Given text:
»»
GPy: Moving from MATLAB to Python

Back in 2002 or 2003, when this paper was going through the journal revision stage, I was asked by the reviewers to provide the software that implemented the algorithm. After the initial annoyance at another job to do, I thought about it a bit and realised that not only was it a perfectly reasonable request, but that the software was probably the main output of research. In paticular, in terms of reproducibility, the implementation of the algorithm seems particularly important. As a result, when I visited Mike Jordan’s group in Berkeley in 2004, he began to write a software framework for publishing his research, based on a simple MATLAB kernel toolbox, and a set of likelihoods. This led to a reissuing of the IVM software and these toolboxes underpinned my group’s work for the next seven or eight years, going through multiple releases.

The initial plan for code release was to provide implementations of published software, but over time the code base evolved into quite a usable framework for Gaussian process modelling. The release of code proved particularly useful in spreading the ideas underlying the GP-LVM, enabling Aaron Hertzman and collaborators to pull together a style based inverse kinematics approach at SIGGRAPH which has proved very influential.

Even at that time it was apparent what a horrible language MATLAB was, but it was the language of choice for machine learning. Efficient data processing requires an interactive shell, and the only ‘real’ programming language with such a facility was python. I remember exploring python whilst at Berkeley with Misha Belkin, but at the time there was no practical implementation of numerical algorithms (at that time it was done in a module called numeric, which was later abandoned). Perhaps more importantly, there was no graph-plotting capability. Although as a result of that exploration, I did stop using perl for scripting and switched to python.
««
Data below:
»»
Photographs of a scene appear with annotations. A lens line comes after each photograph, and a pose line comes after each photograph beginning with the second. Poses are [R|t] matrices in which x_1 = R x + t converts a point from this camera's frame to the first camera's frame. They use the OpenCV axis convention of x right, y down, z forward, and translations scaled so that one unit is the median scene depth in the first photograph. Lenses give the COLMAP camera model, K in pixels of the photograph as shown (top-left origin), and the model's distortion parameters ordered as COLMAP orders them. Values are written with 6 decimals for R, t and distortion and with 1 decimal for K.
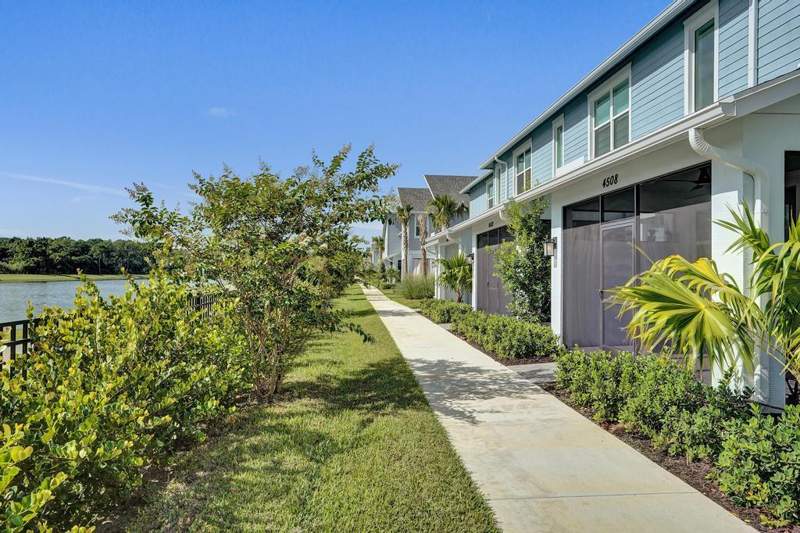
lens RADIAL K [[498.6, 0, 400.0], [0, 498.6, 266.5], [0, 0, 1]] dist [-0.072671, -0.000292]
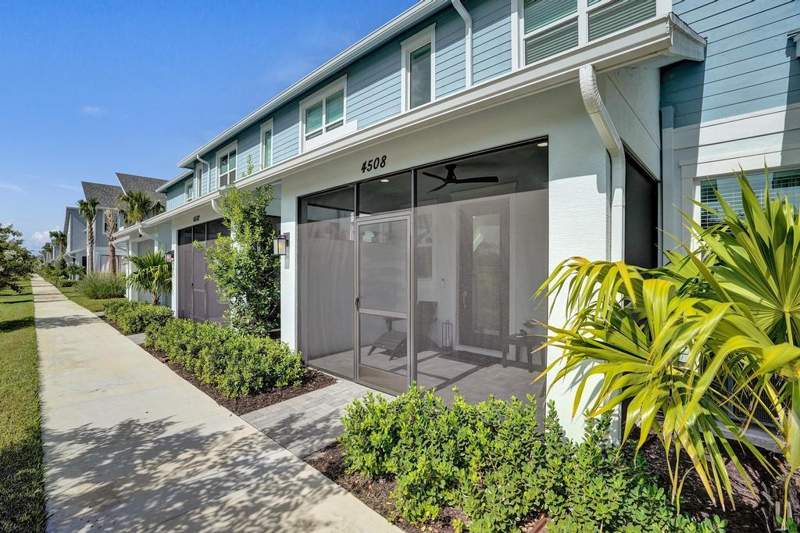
««
Reproduce the post on moving from MATLAB to Python word for word, from its title through the final sentence.

Answer section:
GPy: Moving from MATLAB to Python

Back in 2002 or 2003, when this paper was going through the journal revision stage, I was asked by the reviewers to provide the software that implemented the algorithm. After the initial annoyance at another job to do, I thought about it a bit and realised that not only was it a perfectly reasonable request, but that the software was probably the main output of research. In paticular, in terms of reproducibility, the implementation of the algorithm seems particularly important. As a result, when I visited Mike Jordan’s group in Berkeley in 2004, he began to write a software framework for publishing his research, based on a simple MATLAB kernel toolbox, and a set of likelihoods. This led to a reissuing of the IVM software and these toolboxes underpinned my group’s work for the next seven or eight years, going through multiple releases.

The initial plan for code release was to provide implementations of published software, but over time the code base evolved into quite a usable framework for Gaussian process modelling. The release of code proved particularly useful in spreading the ideas underlying the GP-LVM, enabling Aaron Hertzman and collaborators to pull together a style based inverse kinematics approach at SIGGRAPH which has proved very influential.

Even at that time it was apparent what a horrible language MATLAB was, but it was the language of choice for machine learning. Efficient data processing requires an interactive shell, and the only ‘real’ programming language with such a facility was python. I remember exploring python whilst at Berkeley with Misha Belkin, but at the time there was no practical implementation of numerical algorithms (at that time it was done in a module called numeric, which was later abandoned). Perhaps more importantly, there was no graph-plotting capability. Although as a result of that exploration, I did stop using perl for scripting and switched to python.